### What is expected
From the first line to the last, print the records exactly.

### Exercise data
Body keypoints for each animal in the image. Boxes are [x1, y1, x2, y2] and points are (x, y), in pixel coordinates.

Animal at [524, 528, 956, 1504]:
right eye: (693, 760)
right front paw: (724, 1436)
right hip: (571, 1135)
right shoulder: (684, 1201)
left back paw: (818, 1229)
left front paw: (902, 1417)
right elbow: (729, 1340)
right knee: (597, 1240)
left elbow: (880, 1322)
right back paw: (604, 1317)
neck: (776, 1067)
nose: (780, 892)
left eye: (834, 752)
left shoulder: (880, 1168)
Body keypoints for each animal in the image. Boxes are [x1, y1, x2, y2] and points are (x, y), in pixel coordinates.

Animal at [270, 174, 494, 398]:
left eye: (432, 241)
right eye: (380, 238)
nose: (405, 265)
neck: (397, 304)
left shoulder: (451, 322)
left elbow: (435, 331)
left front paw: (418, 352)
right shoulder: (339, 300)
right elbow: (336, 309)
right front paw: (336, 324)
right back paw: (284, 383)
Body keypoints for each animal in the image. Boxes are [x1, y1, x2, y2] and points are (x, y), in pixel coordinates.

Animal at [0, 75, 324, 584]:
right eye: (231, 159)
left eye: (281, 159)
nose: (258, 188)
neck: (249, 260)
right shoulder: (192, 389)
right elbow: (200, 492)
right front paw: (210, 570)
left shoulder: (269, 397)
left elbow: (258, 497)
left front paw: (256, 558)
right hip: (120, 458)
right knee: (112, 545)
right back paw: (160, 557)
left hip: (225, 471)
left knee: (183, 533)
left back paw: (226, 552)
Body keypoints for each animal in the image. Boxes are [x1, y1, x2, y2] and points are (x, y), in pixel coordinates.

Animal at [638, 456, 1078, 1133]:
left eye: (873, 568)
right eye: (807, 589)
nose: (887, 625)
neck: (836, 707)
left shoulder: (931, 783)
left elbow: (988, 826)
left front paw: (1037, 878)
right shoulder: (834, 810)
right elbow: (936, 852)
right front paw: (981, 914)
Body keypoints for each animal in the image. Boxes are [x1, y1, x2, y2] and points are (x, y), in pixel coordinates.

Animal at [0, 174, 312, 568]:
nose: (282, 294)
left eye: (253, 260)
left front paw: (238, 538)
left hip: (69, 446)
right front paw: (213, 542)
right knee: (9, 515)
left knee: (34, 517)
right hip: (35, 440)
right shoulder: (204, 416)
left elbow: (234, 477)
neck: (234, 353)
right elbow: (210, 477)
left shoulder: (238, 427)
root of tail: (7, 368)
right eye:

### Response
Body keypoints for each animal in the image. Boxes are [x1, y1, x2, y2] and points are (x, y), in pixel coordinates.

Animal at [524, 528, 956, 1504]:
right eye: (693, 760)
right front paw: (724, 1436)
right hip: (571, 1135)
right shoulder: (684, 1201)
left back paw: (818, 1229)
left front paw: (902, 1417)
right elbow: (729, 1340)
right knee: (597, 1240)
left elbow: (880, 1322)
right back paw: (604, 1317)
neck: (776, 1067)
nose: (780, 892)
left eye: (834, 752)
left shoulder: (880, 1168)
Body keypoints for each animal in the image. Boxes are [x1, y1, x2, y2] and points are (x, y), in pixel coordinates.

Animal at [270, 174, 494, 398]:
left eye: (432, 241)
right eye: (380, 238)
nose: (405, 265)
neck: (397, 304)
left shoulder: (451, 322)
left elbow: (435, 331)
left front paw: (418, 352)
right shoulder: (339, 300)
right elbow: (336, 309)
right front paw: (336, 324)
right back paw: (284, 383)
Body keypoints for each animal in the image. Boxes are [x1, y1, x2, y2] and points are (x, y), in pixel coordinates.

Animal at [0, 75, 324, 584]:
right eye: (231, 159)
left eye: (281, 159)
nose: (258, 188)
neck: (249, 260)
right shoulder: (192, 389)
right elbow: (200, 492)
right front paw: (210, 570)
left shoulder: (269, 397)
left elbow: (258, 497)
left front paw: (256, 558)
right hip: (120, 458)
right knee: (112, 545)
right back paw: (160, 557)
left hip: (225, 471)
left knee: (183, 533)
left back paw: (226, 552)
Body keypoints for each animal in the image. Boxes are [x1, y1, x2, y2] and points are (x, y), in pixel coordinates.

Animal at [638, 456, 1078, 1133]:
left eye: (873, 568)
right eye: (807, 589)
nose: (887, 625)
neck: (836, 707)
left shoulder: (931, 783)
left elbow: (988, 826)
left front paw: (1037, 878)
right shoulder: (834, 810)
right elbow: (936, 852)
right front paw: (981, 914)
Body keypoints for each animal in the image. Boxes are [x1, y1, x2, y2] and points are (x, y), in pixel coordinates.

Animal at [0, 174, 312, 568]:
nose: (282, 294)
left eye: (253, 260)
left front paw: (238, 538)
left hip: (69, 446)
right front paw: (213, 542)
right knee: (9, 515)
left knee: (34, 517)
right hip: (35, 440)
right shoulder: (204, 416)
left elbow: (234, 477)
neck: (234, 353)
right elbow: (210, 477)
left shoulder: (238, 427)
root of tail: (7, 368)
right eye:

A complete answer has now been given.